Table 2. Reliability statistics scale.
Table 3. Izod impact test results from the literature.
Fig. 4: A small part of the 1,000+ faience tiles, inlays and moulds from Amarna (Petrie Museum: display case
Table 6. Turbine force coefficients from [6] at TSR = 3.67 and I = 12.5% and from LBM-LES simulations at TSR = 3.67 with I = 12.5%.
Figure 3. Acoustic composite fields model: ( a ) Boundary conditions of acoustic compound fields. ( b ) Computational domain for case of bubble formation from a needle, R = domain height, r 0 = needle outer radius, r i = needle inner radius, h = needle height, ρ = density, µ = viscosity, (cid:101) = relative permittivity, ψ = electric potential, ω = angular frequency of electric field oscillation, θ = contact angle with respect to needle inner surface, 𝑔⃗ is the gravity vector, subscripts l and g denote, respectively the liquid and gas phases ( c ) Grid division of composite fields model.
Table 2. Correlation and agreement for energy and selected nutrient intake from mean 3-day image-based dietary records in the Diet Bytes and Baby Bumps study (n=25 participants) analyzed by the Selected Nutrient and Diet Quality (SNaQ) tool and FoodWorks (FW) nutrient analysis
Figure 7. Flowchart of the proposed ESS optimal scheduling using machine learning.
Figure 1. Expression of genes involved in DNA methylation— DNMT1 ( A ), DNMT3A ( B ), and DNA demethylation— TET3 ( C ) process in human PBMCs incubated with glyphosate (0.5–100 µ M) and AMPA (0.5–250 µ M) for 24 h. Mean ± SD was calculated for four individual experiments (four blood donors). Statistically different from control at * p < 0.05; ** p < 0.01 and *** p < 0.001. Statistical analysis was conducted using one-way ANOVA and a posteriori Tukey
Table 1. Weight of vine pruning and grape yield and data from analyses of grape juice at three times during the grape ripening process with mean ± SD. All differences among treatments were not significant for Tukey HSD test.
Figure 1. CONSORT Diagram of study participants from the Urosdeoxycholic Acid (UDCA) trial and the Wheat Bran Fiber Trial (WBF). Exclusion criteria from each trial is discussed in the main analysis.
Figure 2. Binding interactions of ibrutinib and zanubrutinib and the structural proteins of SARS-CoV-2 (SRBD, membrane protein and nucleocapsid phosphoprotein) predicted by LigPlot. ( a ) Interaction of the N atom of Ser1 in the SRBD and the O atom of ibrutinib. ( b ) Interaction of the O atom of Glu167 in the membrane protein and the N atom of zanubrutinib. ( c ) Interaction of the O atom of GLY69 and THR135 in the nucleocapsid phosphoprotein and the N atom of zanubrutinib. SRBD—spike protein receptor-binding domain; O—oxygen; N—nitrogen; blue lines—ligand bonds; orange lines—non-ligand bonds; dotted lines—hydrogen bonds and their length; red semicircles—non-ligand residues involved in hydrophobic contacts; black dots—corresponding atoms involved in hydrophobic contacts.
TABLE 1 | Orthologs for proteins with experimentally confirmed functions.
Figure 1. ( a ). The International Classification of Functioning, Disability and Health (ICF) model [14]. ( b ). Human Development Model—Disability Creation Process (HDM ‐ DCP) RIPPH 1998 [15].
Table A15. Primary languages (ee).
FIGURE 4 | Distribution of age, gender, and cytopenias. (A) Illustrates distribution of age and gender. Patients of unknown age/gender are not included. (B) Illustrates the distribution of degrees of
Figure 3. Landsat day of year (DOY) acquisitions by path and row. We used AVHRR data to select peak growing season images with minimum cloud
------------------------------
■ **DESCRIPTION OF THE TASK**
Every entry above should be written out again, precisely.

■ **REPLY**
Table 2. Reliability statistics scale.
Table 3. Izod impact test results from the literature.
Fig. 4: A small part of the 1,000+ faience tiles, inlays and moulds from Amarna (Petrie Museum: display case
Table 6. Turbine force coefficients from [6] at TSR = 3.67 and I = 12.5% and from LBM-LES simulations at TSR = 3.67 with I = 12.5%.
Figure 3. Acoustic composite fields model: ( a ) Boundary conditions of acoustic compound fields. ( b ) Computational domain for case of bubble formation from a needle, R = domain height, r 0 = needle outer radius, r i = needle inner radius, h = needle height, ρ = density, µ = viscosity, (cid:101) = relative permittivity, ψ = electric potential, ω = angular frequency of electric field oscillation, θ = contact angle with respect to needle inner surface, 𝑔⃗ is the gravity vector, subscripts l and g denote, respectively the liquid and gas phases ( c ) Grid division of composite fields model.
Table 2. Correlation and agreement for energy and selected nutrient intake from mean 3-day image-based dietary records in the Diet Bytes and Baby Bumps study (n=25 participants) analyzed by the Selected Nutrient and Diet Quality (SNaQ) tool and FoodWorks (FW) nutrient analysis
Figure 7. Flowchart of the proposed ESS optimal scheduling using machine learning.
Figure 1. Expression of genes involved in DNA methylation— DNMT1 ( A ), DNMT3A ( B ), and DNA demethylation— TET3 ( C ) process in human PBMCs incubated with glyphosate (0.5–100 µ M) and AMPA (0.5–250 µ M) for 24 h. Mean ± SD was calculated for four individual experiments (four blood donors). Statistically different from control at * p < 0.05; ** p < 0.01 and *** p < 0.001. Statistical analysis was conducted using one-way ANOVA and a posteriori Tukey
Table 1. Weight of vine pruning and grape yield and data from analyses of grape juice at three times during the grape ripening process with mean ± SD. All differences among treatments were not significant for Tukey HSD test.
Figure 1. CONSORT Diagram of study participants from the Urosdeoxycholic Acid (UDCA) trial and the Wheat Bran Fiber Trial (WBF). Exclusion criteria from each trial is discussed in the main analysis.
Figure 2. Binding interactions of ibrutinib and zanubrutinib and the structural proteins of SARS-CoV-2 (SRBD, membrane protein and nucleocapsid phosphoprotein) predicted by LigPlot. ( a ) Interaction of the N atom of Ser1 in the SRBD and the O atom of ibrutinib. ( b ) Interaction of the O atom of Glu167 in the membrane protein and the N atom of zanubrutinib. ( c ) Interaction of the O atom of GLY69 and THR135 in the nucleocapsid phosphoprotein and the N atom of zanubrutinib. SRBD—spike protein receptor-binding domain; O—oxygen; N—nitrogen; blue lines—ligand bonds; orange lines—non-ligand bonds; dotted lines—hydrogen bonds and their length; red semicircles—non-ligand residues involved in hydrophobic contacts; black dots—corresponding atoms involved in hydrophobic contacts.
TABLE 1 | Orthologs for proteins with experimentally confirmed functions.
Figure 1. ( a ). The International Classification of Functioning, Disability and Health (ICF) model [14]. ( b ). Human Development Model—Disability Creation Process (HDM ‐ DCP) RIPPH 1998 [15].
Table A15. Primary languages (ee).
FIGURE 4 | Distribution of age, gender, and cytopenias. (A) Illustrates distribution of age and gender. Patients of unknown age/gender are not included. (B) Illustrates the distribution of degrees of
Figure 3. Landsat day of year (DOY) acquisitions by path and row. We used AVHRR data to select peak growing season images with minimum cloud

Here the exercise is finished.